Still most U.S. centers don't perform routine endoscopy prior to bariatric surgery. The Johns Hopkins Center for Bariatric Surgery, which has about 350 cases a year, selectively performs them when patients have ulcer disease or severe reflux, for example.

The Penn Metabolic & Bariatric Surgery Program, which performs more than 700 procedures a year in the Philadelphia area, also does not perform an endoscopy on each patient, but Dr. Noel Williams, the center's director, said, "I would not be against endoscopy as a first-line investigation."

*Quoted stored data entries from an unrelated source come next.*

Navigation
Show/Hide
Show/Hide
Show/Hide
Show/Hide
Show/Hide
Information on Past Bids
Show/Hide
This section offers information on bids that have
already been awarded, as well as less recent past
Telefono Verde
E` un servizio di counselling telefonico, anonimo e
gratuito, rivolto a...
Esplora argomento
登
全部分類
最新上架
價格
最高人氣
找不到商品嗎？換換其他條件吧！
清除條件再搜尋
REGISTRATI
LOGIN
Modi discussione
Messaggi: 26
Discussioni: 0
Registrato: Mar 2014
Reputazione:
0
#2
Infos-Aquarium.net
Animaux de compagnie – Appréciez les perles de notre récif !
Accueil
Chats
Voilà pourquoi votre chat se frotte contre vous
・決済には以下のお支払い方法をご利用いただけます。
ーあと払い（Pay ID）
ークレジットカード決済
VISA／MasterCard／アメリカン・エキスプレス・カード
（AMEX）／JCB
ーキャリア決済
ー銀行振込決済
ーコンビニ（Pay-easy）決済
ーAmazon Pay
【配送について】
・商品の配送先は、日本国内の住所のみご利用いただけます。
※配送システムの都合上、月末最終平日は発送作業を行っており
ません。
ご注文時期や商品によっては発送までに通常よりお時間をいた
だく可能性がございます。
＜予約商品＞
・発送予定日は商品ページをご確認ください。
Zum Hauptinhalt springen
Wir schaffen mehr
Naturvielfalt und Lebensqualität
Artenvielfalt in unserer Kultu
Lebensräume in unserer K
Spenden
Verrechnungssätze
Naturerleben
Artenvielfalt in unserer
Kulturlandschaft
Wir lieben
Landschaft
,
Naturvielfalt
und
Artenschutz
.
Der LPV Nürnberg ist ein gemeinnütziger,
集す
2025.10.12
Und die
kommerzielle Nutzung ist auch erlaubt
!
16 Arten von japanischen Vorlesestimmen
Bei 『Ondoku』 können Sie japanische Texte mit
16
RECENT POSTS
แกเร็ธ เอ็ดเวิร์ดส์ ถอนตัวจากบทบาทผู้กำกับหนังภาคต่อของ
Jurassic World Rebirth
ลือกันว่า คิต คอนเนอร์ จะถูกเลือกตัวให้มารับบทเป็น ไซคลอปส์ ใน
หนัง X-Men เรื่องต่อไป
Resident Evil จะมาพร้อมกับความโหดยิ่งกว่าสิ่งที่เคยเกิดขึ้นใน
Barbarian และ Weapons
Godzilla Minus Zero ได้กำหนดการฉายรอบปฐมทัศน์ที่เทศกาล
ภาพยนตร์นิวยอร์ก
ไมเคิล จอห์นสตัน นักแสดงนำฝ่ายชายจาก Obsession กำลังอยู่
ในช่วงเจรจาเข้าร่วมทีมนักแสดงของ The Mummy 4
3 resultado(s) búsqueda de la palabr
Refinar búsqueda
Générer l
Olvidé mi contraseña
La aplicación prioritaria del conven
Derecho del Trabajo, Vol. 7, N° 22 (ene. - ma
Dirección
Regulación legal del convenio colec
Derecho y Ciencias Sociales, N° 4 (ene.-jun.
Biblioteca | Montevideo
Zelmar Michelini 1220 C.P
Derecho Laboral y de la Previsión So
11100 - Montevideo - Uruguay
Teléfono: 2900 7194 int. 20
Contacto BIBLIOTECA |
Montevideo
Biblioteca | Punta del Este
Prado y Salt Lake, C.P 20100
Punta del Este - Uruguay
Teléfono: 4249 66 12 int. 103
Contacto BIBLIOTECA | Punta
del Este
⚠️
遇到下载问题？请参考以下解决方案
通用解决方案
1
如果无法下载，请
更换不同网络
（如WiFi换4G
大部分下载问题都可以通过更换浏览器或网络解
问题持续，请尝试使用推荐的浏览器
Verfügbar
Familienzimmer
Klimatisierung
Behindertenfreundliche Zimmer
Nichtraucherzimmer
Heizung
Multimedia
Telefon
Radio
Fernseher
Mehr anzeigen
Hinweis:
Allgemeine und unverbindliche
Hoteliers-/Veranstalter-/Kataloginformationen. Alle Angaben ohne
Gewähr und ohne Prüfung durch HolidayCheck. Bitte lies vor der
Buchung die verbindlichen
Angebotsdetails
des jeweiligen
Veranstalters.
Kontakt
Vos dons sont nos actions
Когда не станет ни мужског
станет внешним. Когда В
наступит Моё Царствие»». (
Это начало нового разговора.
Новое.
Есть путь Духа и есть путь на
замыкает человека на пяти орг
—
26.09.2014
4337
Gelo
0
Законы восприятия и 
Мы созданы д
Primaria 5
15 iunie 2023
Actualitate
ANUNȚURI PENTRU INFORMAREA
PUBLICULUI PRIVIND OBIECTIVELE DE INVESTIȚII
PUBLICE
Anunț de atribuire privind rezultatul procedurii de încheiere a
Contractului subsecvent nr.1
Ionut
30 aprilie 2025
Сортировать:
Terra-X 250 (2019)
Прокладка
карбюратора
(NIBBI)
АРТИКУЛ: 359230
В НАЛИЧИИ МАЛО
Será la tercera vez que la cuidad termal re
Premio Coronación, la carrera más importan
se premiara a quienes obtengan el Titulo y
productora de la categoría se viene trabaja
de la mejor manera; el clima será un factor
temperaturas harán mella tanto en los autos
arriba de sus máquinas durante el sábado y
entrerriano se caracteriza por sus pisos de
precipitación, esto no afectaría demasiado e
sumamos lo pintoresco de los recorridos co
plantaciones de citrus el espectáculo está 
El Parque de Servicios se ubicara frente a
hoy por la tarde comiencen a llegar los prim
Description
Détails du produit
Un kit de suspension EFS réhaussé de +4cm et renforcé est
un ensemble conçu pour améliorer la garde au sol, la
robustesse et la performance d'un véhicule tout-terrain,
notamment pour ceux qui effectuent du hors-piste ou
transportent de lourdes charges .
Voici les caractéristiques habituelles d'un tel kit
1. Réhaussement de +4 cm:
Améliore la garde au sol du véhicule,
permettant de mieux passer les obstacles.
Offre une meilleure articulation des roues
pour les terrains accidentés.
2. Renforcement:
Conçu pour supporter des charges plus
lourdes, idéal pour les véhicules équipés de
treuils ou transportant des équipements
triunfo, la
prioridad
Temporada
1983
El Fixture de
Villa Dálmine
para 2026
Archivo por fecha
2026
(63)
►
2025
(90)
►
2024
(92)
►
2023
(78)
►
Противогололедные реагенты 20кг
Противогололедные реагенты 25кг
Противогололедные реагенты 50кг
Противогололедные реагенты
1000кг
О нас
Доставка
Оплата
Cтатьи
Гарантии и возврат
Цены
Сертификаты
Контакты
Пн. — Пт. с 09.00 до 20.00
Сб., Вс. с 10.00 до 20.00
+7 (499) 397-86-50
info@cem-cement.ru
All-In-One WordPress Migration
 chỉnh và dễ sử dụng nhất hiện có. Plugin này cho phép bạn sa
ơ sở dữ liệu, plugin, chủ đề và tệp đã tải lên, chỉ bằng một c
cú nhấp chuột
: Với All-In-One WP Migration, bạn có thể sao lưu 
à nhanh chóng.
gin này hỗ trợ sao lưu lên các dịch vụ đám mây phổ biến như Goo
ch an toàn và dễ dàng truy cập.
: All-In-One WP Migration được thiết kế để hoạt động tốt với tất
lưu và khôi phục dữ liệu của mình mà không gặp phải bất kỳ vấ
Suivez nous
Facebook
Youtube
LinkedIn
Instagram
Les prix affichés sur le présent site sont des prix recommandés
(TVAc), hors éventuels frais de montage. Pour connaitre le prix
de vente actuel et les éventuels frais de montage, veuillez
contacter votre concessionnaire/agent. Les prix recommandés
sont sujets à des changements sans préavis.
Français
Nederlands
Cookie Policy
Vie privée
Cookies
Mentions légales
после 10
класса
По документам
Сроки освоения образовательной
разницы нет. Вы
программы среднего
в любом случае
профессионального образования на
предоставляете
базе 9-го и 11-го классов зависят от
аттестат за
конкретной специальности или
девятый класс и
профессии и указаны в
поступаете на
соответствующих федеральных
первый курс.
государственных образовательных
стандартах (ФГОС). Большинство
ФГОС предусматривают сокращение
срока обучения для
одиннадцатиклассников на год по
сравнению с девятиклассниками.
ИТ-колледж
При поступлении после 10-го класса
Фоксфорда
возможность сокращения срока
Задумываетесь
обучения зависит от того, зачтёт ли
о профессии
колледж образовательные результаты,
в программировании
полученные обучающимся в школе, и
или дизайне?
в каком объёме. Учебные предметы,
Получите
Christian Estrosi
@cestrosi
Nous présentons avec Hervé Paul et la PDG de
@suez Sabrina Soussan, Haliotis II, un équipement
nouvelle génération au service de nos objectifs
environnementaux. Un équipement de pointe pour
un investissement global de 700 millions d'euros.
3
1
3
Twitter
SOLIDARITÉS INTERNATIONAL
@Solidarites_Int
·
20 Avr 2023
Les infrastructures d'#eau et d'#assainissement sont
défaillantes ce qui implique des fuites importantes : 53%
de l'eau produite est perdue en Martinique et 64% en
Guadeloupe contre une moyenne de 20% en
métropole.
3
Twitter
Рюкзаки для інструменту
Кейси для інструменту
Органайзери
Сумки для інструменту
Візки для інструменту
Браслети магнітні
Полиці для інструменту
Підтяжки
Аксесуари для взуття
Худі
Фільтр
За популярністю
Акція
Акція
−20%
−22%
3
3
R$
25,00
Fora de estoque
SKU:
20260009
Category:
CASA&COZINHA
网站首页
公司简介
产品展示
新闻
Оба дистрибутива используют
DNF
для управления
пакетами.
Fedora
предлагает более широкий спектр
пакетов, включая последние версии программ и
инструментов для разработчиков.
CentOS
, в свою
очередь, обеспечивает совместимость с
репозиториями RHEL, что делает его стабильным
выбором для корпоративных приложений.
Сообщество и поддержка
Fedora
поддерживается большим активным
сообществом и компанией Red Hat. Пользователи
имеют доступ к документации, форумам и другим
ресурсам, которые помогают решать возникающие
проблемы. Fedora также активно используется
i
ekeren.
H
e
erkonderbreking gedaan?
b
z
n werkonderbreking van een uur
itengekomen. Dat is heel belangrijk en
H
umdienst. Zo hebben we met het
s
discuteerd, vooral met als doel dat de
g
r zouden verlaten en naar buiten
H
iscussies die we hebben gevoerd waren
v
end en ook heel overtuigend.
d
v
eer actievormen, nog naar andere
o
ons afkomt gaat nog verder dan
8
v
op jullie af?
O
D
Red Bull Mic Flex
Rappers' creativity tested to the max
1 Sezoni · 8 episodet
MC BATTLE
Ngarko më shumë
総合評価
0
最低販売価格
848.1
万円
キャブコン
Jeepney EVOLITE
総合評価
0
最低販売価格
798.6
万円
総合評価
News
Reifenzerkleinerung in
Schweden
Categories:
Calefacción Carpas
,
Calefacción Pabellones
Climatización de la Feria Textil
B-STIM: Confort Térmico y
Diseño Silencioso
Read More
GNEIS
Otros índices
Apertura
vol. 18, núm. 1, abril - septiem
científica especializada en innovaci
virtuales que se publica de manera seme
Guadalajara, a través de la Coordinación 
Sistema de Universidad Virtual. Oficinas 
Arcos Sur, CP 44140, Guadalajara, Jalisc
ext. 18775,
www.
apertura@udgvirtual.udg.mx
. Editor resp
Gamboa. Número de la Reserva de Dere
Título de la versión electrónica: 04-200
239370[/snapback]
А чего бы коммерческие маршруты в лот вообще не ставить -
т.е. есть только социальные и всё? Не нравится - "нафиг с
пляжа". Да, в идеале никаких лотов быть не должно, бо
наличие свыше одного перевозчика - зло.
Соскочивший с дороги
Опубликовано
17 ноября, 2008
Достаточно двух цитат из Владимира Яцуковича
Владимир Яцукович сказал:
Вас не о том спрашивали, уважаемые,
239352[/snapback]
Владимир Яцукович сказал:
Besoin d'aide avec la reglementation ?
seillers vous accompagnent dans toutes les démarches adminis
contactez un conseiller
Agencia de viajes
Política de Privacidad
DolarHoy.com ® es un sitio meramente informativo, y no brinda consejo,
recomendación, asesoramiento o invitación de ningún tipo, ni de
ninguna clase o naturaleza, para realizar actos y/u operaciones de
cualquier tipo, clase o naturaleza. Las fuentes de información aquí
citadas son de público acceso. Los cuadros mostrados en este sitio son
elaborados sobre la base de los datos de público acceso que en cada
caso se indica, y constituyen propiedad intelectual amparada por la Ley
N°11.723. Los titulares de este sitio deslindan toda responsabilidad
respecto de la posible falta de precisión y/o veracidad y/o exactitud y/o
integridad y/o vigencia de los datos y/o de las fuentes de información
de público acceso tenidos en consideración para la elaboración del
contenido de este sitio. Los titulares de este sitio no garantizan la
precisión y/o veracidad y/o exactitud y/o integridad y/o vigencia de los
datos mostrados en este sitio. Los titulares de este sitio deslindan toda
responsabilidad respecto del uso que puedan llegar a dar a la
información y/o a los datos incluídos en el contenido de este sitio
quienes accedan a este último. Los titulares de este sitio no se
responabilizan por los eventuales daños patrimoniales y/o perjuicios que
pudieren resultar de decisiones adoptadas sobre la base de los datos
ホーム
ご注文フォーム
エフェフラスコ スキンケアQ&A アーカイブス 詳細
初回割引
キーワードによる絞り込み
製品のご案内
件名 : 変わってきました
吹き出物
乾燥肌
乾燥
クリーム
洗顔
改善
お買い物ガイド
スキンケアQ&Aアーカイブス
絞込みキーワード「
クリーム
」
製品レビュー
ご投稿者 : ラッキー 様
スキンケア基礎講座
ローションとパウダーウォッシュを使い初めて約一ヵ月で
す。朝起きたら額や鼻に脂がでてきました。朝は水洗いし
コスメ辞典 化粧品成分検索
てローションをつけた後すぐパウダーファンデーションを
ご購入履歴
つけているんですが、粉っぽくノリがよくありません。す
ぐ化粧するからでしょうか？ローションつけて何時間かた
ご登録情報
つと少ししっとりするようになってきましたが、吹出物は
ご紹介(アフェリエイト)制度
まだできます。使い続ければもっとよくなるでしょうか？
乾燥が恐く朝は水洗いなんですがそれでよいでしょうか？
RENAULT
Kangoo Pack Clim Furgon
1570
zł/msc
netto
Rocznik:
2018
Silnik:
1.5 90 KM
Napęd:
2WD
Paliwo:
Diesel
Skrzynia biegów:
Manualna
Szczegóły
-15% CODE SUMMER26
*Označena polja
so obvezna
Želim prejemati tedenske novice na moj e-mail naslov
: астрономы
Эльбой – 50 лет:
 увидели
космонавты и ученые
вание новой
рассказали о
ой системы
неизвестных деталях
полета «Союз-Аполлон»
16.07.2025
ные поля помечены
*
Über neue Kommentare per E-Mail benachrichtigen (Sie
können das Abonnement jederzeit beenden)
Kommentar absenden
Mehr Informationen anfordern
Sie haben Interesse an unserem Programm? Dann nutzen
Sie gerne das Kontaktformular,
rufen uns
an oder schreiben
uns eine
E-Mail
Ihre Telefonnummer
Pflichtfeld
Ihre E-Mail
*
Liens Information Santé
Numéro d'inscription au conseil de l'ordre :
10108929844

Groups of specialists also don't recommend their routine use, including the American Society for Metabolic and Bariatric Surgery or the American Society for Gastrointestinal Endoscopy.

The routine screening is more common in Asia, where stomach cancer is more prevalent, said Dr. Steven A. Edmundowicz, chief of endoscopy at Washington University School of Medicine and a spokesman for the American Society for Gastrointestinal Endoscopy.

But in the United States, he said, there is less such cancer and more of a debate. The largest studies show no more than a 9 percent chance of finding anything through routine endoscopy before bariatric surgery, and those findings are usually benign, including hiatal hernias or esophagitis, or inflammation of the esophagus, he said.

"Because we would have to endoscope so many patients to find a single case of gastric cancer, screening is currently not recommended," said Edmundowicz.

Sandridge considers herself an upbeat and happy person, and now she also considers herself a lucky one. She picked the right time for surgery, when her cancer was early, and her doctor checked the right spot. She also picked a hospital and bariatric team that made a decision to screen its patients with endoscopy.

She said, "It couldn't have worked out more wonderfully."